═══ Supplied data ═══

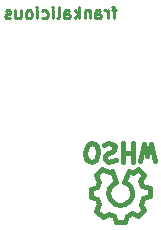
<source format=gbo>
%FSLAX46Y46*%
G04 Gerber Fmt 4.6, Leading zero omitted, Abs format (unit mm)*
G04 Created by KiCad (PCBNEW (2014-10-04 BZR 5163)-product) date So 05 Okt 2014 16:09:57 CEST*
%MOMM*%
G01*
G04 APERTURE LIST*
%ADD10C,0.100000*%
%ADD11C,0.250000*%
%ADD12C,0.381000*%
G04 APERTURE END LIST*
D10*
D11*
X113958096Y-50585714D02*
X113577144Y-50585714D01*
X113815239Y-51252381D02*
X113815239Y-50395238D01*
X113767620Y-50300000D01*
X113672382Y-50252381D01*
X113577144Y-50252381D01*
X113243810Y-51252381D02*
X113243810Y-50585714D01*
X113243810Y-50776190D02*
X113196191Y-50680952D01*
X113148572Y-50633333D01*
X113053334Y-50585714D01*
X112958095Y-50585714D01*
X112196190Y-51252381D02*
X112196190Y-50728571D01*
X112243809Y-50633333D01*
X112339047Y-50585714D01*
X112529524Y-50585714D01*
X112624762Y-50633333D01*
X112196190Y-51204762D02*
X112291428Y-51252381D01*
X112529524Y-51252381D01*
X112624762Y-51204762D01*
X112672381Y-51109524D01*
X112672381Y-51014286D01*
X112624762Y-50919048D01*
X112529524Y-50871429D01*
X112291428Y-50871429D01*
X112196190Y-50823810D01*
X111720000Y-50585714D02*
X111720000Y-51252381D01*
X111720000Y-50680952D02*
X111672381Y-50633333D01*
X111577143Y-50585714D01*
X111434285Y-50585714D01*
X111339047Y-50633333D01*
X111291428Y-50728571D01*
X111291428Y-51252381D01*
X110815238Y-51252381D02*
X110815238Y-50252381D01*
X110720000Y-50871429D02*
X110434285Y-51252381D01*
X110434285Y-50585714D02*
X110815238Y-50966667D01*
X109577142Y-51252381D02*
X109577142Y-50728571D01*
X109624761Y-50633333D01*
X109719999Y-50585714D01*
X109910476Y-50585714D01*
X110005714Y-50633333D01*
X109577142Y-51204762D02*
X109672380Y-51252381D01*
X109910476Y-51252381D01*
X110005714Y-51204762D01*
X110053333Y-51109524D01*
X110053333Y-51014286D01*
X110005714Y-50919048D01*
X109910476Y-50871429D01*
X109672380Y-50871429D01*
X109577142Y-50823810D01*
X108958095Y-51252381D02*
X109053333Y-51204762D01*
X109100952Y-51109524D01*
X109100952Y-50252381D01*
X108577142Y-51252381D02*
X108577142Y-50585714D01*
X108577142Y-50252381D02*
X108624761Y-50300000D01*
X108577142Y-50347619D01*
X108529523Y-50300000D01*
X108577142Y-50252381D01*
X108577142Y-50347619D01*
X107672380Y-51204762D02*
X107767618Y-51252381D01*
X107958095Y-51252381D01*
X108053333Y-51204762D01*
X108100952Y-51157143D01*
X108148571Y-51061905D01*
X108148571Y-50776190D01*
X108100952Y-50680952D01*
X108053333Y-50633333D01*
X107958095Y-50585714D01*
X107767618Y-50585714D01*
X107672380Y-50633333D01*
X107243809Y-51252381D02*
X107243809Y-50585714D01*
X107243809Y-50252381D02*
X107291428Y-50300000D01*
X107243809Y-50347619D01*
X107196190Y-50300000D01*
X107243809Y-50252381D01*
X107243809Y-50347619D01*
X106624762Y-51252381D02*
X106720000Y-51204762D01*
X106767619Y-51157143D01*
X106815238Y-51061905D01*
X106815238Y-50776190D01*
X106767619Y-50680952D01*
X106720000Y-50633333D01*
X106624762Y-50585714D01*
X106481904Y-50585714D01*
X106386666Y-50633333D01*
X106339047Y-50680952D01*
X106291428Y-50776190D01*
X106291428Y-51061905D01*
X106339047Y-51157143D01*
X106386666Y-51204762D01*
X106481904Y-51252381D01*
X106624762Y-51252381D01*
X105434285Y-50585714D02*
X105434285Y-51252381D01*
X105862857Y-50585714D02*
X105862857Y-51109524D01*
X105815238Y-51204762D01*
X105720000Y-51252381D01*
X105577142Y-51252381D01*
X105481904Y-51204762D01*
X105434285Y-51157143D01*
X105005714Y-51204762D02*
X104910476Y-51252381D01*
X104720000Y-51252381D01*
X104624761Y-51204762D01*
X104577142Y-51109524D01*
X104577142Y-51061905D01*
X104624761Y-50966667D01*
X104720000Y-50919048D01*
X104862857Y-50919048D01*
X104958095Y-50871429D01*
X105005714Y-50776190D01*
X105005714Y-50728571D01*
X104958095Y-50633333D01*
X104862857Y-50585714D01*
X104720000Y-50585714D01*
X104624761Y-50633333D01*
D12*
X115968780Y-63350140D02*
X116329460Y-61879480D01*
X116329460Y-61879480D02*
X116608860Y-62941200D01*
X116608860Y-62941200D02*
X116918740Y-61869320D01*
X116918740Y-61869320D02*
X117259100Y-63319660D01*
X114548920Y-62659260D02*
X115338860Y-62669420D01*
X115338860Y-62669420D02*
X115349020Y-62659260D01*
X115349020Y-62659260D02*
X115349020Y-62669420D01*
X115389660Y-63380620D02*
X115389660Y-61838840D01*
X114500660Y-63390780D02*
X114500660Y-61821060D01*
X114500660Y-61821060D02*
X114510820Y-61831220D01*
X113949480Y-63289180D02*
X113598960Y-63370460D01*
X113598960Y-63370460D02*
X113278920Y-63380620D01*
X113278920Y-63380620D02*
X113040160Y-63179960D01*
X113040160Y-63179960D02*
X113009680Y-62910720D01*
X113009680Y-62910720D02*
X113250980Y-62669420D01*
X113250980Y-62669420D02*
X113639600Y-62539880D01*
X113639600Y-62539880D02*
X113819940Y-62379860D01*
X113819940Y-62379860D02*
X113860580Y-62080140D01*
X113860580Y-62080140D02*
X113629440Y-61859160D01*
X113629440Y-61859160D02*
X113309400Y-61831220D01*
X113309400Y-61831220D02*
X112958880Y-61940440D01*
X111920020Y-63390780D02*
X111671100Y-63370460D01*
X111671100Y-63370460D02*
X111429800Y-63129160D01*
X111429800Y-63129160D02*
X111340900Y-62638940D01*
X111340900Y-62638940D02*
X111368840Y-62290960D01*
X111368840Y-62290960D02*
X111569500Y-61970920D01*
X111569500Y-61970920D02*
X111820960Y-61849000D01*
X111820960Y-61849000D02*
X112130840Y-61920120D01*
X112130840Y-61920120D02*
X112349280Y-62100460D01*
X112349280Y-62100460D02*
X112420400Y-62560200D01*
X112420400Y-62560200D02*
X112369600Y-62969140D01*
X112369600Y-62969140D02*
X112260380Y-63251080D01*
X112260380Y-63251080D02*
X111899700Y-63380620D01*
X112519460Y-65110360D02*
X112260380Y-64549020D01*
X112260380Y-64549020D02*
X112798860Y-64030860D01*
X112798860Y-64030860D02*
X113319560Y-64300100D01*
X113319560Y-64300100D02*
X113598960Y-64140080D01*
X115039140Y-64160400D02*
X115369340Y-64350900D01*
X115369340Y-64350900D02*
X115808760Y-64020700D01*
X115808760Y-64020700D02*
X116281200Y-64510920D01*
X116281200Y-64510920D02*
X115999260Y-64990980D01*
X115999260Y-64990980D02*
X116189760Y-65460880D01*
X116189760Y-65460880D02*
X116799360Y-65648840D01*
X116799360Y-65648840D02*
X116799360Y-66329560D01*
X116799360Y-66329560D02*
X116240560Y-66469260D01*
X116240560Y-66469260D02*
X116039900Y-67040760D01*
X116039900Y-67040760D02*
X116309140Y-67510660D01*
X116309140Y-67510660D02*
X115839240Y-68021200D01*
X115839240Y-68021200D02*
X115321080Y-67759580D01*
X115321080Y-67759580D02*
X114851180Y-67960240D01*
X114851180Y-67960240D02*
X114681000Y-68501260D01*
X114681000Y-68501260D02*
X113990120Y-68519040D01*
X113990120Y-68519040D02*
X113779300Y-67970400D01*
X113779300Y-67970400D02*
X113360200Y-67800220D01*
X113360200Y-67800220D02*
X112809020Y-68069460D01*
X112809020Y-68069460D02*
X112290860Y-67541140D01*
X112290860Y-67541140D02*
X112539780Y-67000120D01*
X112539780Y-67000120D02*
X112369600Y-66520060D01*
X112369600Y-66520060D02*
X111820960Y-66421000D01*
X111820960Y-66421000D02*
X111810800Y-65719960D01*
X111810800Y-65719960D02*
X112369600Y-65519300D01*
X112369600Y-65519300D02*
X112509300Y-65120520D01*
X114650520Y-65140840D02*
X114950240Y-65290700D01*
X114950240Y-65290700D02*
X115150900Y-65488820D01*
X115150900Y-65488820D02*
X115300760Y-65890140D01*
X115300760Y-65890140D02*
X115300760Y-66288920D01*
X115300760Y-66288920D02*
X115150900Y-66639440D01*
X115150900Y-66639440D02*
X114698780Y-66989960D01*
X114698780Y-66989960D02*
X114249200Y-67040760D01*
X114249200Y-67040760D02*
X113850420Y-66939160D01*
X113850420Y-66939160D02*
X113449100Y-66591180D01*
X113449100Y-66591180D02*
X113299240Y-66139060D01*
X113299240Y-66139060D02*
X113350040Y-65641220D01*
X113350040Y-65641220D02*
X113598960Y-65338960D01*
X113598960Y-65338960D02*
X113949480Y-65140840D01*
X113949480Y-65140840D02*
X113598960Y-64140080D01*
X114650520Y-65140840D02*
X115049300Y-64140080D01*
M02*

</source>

═══
═══ Supplied data ═══

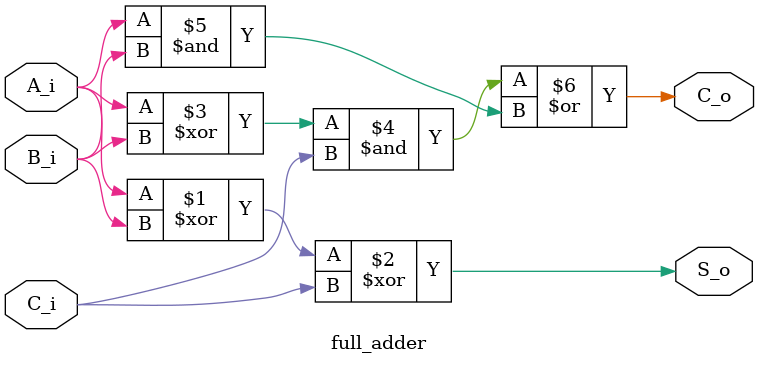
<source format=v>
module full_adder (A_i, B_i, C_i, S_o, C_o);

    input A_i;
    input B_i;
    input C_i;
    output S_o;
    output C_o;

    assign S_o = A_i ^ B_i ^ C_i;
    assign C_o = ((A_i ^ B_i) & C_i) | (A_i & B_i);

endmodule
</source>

═══

> **Exercise objective**
Reproduce verbatim the lines above, from the line with "<source format=gbo>" through the line with "X113672382Y-50252381D01*".

> **Result**
<source format=gbo>
%FSLAX46Y46*%
G04 Gerber Fmt 4.6, Leading zero omitted, Abs format (unit mm)*
G04 Created by KiCad (PCBNEW (2014-10-04 BZR 5163)-product) date So 05 Okt 2014 16:09:57 CEST*
%MOMM*%
G01*
G04 APERTURE LIST*
%ADD10C,0.100000*%
%ADD11C,0.250000*%
%ADD12C,0.381000*%
G04 APERTURE END LIST*
D10*
D11*
X113958096Y-50585714D02*
X113577144Y-50585714D01*
X113815239Y-51252381D02*
X113815239Y-50395238D01*
X113767620Y-50300000D01*
X113672382Y-50252381D01*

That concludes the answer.